*分析対象テキスト*
特集医療分野におけるゲノム編集とその周辺技術の活用

幅広い分野で活用され始めている「ゲノム編集」。医療の現場、薬学の世界ではすでに切り離せない技術となっています。

薬学部 薬学科

金田 典雄 教授

Norio Kaneda

京都府生まれ、1975年、京都大学薬学部卒。1981年、名古屋大学大学院医学研究科博士課程修了。医学博士。名古屋大学医学部助教授を経て、1996年4月から現職。専門は、分析化学、生化学、分子生物学。「薬学のための分子生物学」など著書多数。2015年、白血病に有効な新規イソフラボンを発見し、それを活用した新規抗がん剤の開発などに取り組んでいる。

*抜粋エントリ*
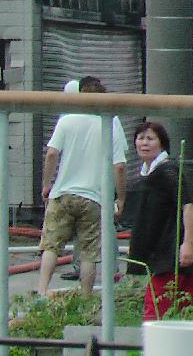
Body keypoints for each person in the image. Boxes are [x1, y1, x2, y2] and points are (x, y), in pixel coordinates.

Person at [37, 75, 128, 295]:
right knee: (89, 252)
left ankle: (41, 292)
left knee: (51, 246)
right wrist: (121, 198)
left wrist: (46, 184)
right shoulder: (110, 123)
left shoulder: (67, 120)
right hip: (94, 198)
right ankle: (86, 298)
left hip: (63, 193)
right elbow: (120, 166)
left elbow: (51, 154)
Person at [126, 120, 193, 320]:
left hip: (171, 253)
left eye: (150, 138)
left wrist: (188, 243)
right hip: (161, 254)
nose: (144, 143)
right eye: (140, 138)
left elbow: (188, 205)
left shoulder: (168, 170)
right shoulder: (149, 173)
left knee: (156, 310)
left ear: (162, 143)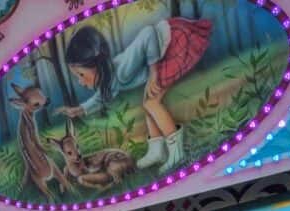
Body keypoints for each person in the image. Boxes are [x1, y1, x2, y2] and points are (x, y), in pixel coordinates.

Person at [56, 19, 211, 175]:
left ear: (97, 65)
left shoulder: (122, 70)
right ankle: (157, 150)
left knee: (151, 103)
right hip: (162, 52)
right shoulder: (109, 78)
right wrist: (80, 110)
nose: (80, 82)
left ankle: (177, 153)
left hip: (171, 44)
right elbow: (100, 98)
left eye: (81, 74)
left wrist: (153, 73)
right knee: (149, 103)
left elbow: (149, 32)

---

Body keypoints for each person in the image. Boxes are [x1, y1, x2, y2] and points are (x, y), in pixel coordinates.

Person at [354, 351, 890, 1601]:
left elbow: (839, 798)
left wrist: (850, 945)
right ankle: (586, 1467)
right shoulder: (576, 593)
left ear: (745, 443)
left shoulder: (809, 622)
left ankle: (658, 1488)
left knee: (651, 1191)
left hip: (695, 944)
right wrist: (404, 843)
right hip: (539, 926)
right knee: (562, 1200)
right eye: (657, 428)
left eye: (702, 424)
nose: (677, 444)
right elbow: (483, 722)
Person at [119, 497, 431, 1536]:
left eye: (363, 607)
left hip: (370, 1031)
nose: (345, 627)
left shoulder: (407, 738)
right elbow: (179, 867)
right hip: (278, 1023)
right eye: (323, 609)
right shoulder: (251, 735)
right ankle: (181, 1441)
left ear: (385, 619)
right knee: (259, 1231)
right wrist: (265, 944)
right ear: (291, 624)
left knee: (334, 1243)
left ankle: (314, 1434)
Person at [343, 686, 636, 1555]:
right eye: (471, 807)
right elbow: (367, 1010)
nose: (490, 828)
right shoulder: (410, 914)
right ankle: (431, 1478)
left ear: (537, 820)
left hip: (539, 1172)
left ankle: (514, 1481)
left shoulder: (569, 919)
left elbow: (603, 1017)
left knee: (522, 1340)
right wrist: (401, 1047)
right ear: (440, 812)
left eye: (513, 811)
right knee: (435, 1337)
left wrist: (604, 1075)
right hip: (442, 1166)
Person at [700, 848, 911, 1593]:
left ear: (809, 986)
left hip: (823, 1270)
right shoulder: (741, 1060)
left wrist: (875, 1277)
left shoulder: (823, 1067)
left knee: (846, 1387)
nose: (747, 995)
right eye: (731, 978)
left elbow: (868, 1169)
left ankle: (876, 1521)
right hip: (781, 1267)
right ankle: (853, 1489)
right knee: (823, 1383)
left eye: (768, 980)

*課題*
分析対象テキストのうち、「幅広い分野で活用され始めてい」を含む語句で始まり「の開発などに取り組んでいる。」で終わる箇所を、一字一句変えずに出力してください。

*解答*
幅広い分野で活用され始めている「ゲノム編集」。医療の現場、薬学の世界ではすでに切り離せない技術となっています。

薬学部 薬学科

金田 典雄 教授

Norio Kaneda

京都府生まれ、1975年、京都大学薬学部卒。1981年、名古屋大学大学院医学研究科博士課程修了。医学博士。名古屋大学医学部助教授を経て、1996年4月から現職。専門は、分析化学、生化学、分子生物学。「薬学のための分子生物学」など著書多数。2015年、白血病に有効な新規イソフラボンを発見し、それを活用した新規抗がん剤の開発などに取り組んでいる。